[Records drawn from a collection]
━━━━━━━━━━━━━━━━
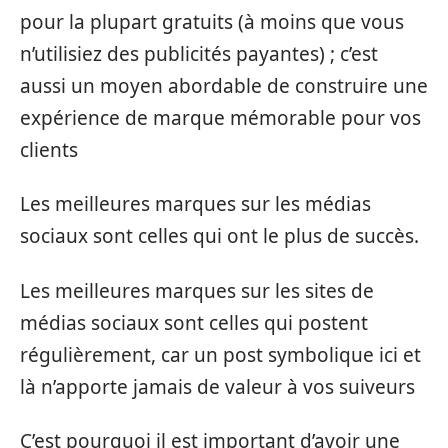
pour la plupart gratuits (à moins que vous
n’utilisiez des publicités payantes) ; c’est
aussi un moyen abordable de construire une
expérience de marque mémorable pour vos
clients
Les meilleures marques sur les médias
sociaux sont celles qui ont le plus de succès.
Les meilleures marques sur les sites de
médias sociaux sont celles qui postent
régulièrement, car un post symbolique ici et
là n’apporte jamais de valeur à vos suiveurs
C’est pourquoi il est important d’avoir une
━━━━━━━━━━━━━━━━
Recast the stretch from the start of the records through the line containing "Les meilleures marques sur les sites de" as a numbered list, one line per item, with blank lines and pictures left out.

■ Result of this task:
1. pour la plupart gratuits (à moins que vous
2. n’utilisiez des publicités payantes) ; c’est
3. aussi un moyen abordable de construire une
4. expérience de marque mémorable pour vos
5. clients
6. Les meilleures marques sur les médias
7. sociaux sont celles qui ont le plus de succès.
8. Les meilleures marques sur les sites de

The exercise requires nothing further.